16 of 19 people found the following review helpful:
1.0 out of 5 stars
VISTA is terrible; stick with XP or go to OSX,
By Hopeful Book Review (Colorado) - See all my reviews
This review is from: Microsoft Windows Vista Ultimate FULL VERSION [DVD] [OLD VERSION] (Software)
I'm the IT administrator for a medium-sized business. I've installed every version of DOS and Windows Microsoft has put out since the early 80s. VISTA is the worst operating system I've ever seen. It is BUGGY, UNINTUITIVE, a RESOURCE HOG, and INTRUSIVE.
The browse boxes are so unintuitive, it is hard to figure out what Microsoft had in mind. They removed the "up one level" button in favor of a button that gives you a list of your most recently viewed folders. It takes lots more clicking around to get to the folder you want. This is total STUPIDITY. The wireless networking is so buggy as to be nearly useless. You'll need to continuously reboot your machine to get your connection to work. You'll come to hate the "whirli-gig" and you'll get lots of NOT RESPONDING messages when you try to launch or use applications. If I had a dollar for every time I got a NOT RESPONDING message, our Dell M1330 laptop would be free by now. So often, I'll launch an application and the whirli-gig will come on the screen and then I wait . . . and wait . . . and wait . . . and wait. What is this Core Two Duo laptop doing??? VISTA has so many intrusive processes, it is frustrating to even launch an application (and my machine is a 2.4 GHZ Core 2 Duo with 4GB of RAM and a 7200 RPM drive). This machine would fly on XP. If you enjoy spending lots of time trying to figure out why your machine won't do simple things reliably, if you want to spend lots of time talking to technical support people with thick accents who really can't help you because the operating system is basically JUNK, then by all means buy VISTA. We are abandoning our VISTA experiment and going back to XP because it is reasonably reliable and because we need to get things done on the computer rather than always battling with its VISTA-isms. VISTA is a huge step backwards for Microsoft and I seriously doubt that Service Pack 1 will be enough to fix such major design flaws. Maybe when they come out with VISTA RELEASE 2 their poor sales will force them to listen to consumers. Buy VISTA at your own risk. Don't say you weren't warned!!

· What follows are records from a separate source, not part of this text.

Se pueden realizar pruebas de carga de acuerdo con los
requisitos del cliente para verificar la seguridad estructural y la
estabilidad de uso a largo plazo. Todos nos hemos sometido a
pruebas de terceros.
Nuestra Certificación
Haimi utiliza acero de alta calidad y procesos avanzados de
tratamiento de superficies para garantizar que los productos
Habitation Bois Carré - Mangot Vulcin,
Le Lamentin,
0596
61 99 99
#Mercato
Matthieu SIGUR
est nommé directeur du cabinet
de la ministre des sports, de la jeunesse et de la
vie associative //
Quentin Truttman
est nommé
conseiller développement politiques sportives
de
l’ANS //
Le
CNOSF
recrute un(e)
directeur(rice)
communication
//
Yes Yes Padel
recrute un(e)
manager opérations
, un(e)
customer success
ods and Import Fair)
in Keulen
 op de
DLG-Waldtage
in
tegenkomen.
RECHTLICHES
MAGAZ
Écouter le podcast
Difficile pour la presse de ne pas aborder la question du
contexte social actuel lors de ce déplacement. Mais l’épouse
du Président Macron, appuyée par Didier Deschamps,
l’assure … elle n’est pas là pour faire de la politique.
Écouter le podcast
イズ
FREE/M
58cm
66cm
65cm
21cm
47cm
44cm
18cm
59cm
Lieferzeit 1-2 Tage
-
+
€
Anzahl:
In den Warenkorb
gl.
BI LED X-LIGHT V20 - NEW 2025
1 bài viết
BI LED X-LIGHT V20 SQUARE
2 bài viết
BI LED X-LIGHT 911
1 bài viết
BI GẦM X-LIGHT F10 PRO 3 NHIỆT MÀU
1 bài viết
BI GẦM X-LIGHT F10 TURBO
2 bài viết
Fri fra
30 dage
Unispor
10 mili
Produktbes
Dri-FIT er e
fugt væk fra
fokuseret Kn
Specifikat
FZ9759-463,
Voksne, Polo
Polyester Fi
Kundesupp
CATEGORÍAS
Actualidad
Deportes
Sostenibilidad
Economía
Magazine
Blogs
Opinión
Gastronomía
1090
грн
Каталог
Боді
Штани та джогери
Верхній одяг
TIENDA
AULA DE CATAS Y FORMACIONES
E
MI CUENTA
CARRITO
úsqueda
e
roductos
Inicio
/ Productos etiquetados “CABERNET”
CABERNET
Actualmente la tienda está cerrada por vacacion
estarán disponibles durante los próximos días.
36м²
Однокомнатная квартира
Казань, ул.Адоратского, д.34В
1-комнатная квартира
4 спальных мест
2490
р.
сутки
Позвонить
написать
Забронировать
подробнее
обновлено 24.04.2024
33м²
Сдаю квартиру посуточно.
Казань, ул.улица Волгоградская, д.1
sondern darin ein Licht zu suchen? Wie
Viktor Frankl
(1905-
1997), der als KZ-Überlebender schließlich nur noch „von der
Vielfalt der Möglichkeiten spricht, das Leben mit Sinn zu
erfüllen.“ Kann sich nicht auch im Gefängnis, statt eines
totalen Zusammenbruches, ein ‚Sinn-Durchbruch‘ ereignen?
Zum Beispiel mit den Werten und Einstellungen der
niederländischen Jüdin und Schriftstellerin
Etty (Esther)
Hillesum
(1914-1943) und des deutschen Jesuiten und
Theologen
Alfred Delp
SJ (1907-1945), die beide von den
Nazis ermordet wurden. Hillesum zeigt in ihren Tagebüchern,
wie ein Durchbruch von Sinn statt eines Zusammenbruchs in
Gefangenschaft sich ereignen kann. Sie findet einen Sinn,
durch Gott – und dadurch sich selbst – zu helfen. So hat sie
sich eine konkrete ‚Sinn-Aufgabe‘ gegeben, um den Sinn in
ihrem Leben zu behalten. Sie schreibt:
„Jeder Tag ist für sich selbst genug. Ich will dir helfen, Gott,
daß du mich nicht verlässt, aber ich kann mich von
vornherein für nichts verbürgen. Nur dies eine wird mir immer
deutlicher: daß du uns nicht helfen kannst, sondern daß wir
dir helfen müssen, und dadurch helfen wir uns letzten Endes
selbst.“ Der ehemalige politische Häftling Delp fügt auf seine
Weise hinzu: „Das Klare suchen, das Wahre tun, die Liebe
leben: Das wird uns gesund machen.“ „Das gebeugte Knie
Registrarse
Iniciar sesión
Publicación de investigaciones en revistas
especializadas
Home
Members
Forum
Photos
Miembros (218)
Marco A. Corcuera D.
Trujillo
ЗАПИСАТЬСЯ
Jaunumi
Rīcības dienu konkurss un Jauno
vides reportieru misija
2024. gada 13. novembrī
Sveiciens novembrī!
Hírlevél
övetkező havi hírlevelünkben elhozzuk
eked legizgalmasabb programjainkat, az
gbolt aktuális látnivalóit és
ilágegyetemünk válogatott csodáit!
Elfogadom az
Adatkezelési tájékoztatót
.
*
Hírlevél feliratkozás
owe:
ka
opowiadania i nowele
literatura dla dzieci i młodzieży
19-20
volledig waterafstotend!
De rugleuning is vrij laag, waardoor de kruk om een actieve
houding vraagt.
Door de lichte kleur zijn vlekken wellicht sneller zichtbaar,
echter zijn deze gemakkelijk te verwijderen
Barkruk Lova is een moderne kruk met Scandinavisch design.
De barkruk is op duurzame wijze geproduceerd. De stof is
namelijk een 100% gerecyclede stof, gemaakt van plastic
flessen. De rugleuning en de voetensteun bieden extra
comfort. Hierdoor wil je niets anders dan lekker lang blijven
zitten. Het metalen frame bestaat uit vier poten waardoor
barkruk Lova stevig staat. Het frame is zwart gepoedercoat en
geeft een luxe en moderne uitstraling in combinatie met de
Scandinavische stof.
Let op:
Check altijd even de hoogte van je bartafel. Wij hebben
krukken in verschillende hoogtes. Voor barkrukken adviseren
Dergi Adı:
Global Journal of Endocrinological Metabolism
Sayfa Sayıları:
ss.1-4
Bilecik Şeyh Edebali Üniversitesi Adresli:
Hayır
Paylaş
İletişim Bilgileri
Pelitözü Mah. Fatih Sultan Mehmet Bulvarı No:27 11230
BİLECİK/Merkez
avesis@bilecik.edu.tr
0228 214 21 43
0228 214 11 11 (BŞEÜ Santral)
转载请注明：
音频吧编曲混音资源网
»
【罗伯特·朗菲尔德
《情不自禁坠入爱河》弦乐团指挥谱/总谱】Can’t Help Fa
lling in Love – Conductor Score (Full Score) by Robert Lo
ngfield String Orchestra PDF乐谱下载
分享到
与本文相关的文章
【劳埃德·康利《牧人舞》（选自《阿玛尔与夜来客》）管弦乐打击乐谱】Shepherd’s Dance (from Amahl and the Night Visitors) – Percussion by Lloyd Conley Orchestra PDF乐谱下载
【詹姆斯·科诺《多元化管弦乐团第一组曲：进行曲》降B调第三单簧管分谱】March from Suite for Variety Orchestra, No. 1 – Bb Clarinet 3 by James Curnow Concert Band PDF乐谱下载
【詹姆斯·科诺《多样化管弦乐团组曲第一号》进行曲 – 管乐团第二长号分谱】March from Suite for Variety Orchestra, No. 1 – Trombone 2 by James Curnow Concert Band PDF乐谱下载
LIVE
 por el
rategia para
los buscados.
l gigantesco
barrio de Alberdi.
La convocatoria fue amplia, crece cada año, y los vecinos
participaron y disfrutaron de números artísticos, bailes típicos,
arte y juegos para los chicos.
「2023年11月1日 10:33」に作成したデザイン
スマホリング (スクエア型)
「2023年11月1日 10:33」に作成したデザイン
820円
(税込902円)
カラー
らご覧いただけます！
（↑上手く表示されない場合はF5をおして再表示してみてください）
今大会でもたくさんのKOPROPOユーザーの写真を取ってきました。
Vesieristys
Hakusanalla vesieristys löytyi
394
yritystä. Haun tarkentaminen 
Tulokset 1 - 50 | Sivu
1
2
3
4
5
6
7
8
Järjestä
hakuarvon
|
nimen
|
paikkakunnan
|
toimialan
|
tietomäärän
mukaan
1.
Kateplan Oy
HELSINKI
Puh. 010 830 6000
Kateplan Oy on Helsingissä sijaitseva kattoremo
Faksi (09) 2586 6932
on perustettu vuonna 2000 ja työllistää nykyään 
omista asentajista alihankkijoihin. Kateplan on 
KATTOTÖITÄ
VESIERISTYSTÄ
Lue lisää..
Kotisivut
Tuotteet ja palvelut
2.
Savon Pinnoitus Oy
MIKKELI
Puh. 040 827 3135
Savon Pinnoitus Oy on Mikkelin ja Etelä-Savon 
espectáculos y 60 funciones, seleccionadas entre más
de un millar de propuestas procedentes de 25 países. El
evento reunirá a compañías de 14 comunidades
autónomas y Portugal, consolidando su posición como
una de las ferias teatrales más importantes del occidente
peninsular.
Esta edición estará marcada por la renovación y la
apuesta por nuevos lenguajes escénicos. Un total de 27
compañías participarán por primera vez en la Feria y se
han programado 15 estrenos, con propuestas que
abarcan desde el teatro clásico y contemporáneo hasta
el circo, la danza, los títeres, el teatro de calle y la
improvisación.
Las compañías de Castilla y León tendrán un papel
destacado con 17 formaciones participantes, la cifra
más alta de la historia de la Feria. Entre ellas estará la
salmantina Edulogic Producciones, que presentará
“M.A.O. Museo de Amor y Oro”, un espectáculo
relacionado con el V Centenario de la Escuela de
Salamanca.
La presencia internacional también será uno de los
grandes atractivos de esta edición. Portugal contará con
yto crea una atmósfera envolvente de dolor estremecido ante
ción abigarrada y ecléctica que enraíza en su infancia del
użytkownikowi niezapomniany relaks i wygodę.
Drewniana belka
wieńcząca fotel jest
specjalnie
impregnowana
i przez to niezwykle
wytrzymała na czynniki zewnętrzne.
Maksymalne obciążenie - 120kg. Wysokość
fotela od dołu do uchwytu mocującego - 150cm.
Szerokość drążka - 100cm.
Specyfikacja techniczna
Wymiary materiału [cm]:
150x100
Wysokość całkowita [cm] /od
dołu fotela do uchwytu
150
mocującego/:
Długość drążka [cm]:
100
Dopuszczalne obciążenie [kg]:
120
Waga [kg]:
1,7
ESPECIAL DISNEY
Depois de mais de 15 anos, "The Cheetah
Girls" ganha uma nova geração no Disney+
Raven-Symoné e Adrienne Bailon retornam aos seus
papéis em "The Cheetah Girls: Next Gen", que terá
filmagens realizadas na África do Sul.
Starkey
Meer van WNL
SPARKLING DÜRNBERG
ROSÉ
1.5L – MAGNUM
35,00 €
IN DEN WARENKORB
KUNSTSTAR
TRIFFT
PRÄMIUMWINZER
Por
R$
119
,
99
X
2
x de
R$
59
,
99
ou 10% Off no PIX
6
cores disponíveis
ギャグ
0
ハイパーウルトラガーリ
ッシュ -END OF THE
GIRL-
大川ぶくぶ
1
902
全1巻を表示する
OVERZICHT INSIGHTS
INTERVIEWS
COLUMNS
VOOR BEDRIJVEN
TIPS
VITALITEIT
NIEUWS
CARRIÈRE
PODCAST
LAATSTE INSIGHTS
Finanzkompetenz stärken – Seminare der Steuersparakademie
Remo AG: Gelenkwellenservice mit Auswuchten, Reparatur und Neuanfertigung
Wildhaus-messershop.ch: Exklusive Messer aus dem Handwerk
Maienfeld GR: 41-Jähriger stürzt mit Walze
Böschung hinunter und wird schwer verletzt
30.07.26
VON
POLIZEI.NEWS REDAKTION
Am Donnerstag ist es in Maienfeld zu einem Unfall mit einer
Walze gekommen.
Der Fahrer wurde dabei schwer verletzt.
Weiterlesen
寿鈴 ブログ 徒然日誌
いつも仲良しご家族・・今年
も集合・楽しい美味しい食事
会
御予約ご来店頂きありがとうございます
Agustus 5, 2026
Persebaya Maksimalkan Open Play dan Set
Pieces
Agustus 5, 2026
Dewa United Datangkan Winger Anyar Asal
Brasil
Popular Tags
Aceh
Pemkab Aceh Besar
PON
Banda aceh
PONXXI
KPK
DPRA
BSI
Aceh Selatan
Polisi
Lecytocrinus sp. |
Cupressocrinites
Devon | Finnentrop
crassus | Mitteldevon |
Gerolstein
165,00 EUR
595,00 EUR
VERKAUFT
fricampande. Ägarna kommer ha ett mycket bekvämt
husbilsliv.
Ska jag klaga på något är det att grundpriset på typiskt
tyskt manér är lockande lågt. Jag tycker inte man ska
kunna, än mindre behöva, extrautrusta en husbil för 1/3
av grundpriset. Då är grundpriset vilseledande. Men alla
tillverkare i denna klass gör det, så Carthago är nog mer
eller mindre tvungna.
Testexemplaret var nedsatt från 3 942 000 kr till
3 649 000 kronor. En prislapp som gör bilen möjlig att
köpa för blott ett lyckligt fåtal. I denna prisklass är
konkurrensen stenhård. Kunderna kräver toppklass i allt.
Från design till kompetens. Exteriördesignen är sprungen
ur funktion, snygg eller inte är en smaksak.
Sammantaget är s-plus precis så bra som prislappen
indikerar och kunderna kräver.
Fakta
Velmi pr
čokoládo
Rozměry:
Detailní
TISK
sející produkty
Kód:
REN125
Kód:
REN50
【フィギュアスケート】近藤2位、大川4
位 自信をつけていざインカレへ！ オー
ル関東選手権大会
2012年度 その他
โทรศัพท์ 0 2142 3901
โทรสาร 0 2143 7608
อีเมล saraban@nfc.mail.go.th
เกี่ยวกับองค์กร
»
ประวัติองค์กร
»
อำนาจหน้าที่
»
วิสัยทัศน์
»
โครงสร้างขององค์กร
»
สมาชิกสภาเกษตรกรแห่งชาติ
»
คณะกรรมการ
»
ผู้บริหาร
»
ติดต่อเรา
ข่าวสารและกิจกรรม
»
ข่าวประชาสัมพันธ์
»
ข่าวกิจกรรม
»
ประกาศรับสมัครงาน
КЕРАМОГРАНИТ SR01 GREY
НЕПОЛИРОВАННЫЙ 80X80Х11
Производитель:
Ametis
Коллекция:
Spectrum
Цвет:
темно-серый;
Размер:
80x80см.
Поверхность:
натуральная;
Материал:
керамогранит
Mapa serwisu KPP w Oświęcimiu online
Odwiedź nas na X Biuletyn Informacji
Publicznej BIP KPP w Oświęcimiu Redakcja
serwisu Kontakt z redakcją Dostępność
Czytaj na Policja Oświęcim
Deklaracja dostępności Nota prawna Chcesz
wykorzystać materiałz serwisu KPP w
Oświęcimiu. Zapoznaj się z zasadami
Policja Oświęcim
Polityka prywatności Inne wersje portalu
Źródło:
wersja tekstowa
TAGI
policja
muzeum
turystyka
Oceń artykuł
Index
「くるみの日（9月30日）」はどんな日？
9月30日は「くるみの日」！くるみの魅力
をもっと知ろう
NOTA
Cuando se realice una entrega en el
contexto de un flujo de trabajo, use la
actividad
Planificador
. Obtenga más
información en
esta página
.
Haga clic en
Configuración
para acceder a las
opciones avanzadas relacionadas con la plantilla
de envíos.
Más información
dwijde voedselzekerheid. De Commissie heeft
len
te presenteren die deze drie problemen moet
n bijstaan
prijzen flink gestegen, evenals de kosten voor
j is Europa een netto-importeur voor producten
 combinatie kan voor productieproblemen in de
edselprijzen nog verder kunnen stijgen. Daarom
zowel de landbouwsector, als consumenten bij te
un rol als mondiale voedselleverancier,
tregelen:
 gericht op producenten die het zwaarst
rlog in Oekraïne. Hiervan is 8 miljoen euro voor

13 of 15 people found the following review helpful:
1.0 out of 5 stars
don't buy this product,
This review is from: Microsoft Windows Vista Ultimate FULL VERSION [DVD] [OLD VERSION] (Software)
I have been working with a friend trying to teach him Autocad LT 2008 and he recently bought a Dell computer with Microsoft Vista Ultimate loaded on it, as the salesperson at Dell recommended he go for the more "loaded" version, even though he is only going to be using this for home use.
We have had no end of problems doing some very basic stuff, like copying files from one folder to the next, with the endless "pop-up" screens everytime you do something. "Access denied" is the common response! I even resorted to DOS to try and change the extension on some Autocad files. I couldn't even do that! We can't save his drawings to a specified folder, so he has to go to the default folder for Autocad saves and rename his .bak file to a .dwg file EVERY time he goes into the program!! This is RIDICULOUS!! The Explore option has been needlessly complicated in this new version. Can't even figure out how to navigate it without spending a great deal of time and I have been working with computers and every OS to date for over 25 years. It seems like they made an OS that is fine for some users, but mostly on the gaming/downloading side, not actual WORK! I'm not switching OS until I am convinced it's not going to mess up programs which are essential to my work. OK, that's my rant...see that I'm not alone.